Não me querendo alongar muito para além do já dito, acrescento apenas uma referência àquelas que foram as maiores surpresas (ou talvez não...): as quatro capitais de distrito conquistadas pelo PSD (Lisboa, Coimbra, Portalegre e Funchal), a vitória do PS em Loures e quatro afirmações independentes simbólicas mas bem distintas entre si (Ílhavo, Guarda, Figueira da Foz e Marinha Grande). Mais em detalhe, referiria ainda o reforço do PS na Área Metropolitana do Porto (conquistando Espinho e Vila do Conde e passando a deter a presidência de 11 das 17 câmaras municipais em causa, o que deveria ser encarado como um adicional fator de responsabilidade para o partido na dimensão da gestão e do planeamento territorial) e os restantes ganhos e perdas do PS (além daqueles dois, e na dimensão positiva, Valença e Cerveira no Alto Minho, Póvoa de Lanhoso e Vizela no Ave e Freixo de Espada à Cinta no Douro; na dimensão negativa, Castelo de Paiva no Tâmega e Sousa, Mondim de Basto no Ave, Lamego no Douro, Barcelos no Cávado e Miranda do Douro, Mogadouro e Vila Flor em Terras de Trás-os-Montes).

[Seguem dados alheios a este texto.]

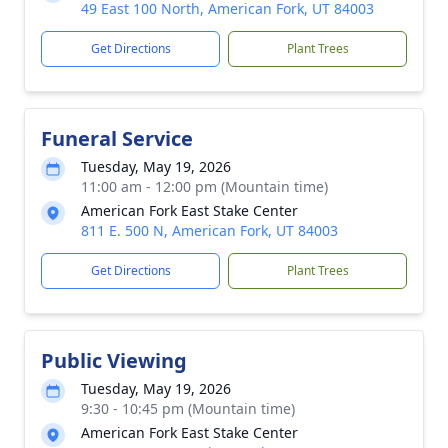
49 East 100 North, American Fork, UT 84003
Get Directions
Plant Trees
Funeral Service
Tuesday, May 19, 2026
11:00 am - 12:00 pm (Mountain time)
American Fork East Stake Center
811 E. 500 N, American Fork, UT 84003
Get Directions
Plant Trees
Public Viewing
Tuesday, May 19, 2026
9:30 - 10:45 pm (Mountain time)
American Fork East Stake Center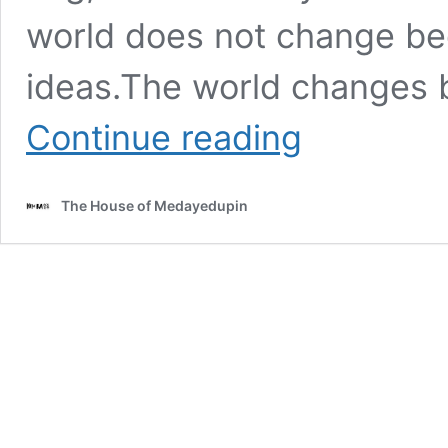
world does not change be
ideas.The world changes 
As
Continue reading
Members
of
SocioAfrica
The House of Medayedupin
&
SocioAsia
,
You
Must
Make
Your
Own
Unique
Contribution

E termino com uma modesta súmula pessoal de vencedores e derrotados (seis mais seis), tal como leio o balanço do ocorrido e por ordem descrescente de significância e merecimento/demerecimento (ainda que desconsiderando muitos heróis menos populares que tiveram sucessos específicos, entre vitórias em locais sociologicamente desfavoráveis e vitórias estrondosas): Carlos Moedas (Lisboa), Mário Constantino (Barcelos), José Manuel Silva (Coimbra), Inês de Medeiros (Almada), João Campolargo (Ílhavo) e Carlos Silva Santiago (Sernancelhe), por um lado; Fernando Medina (Lisboa), Manuel Machado (Coimbra), Suzana Garcia (Amadora), Tiago Barbosa Ribeiro (Porto), Ângelo Moura (Lamego) e Humberto Cerqueira (Mondim de Basto), por outro. E tenho dito.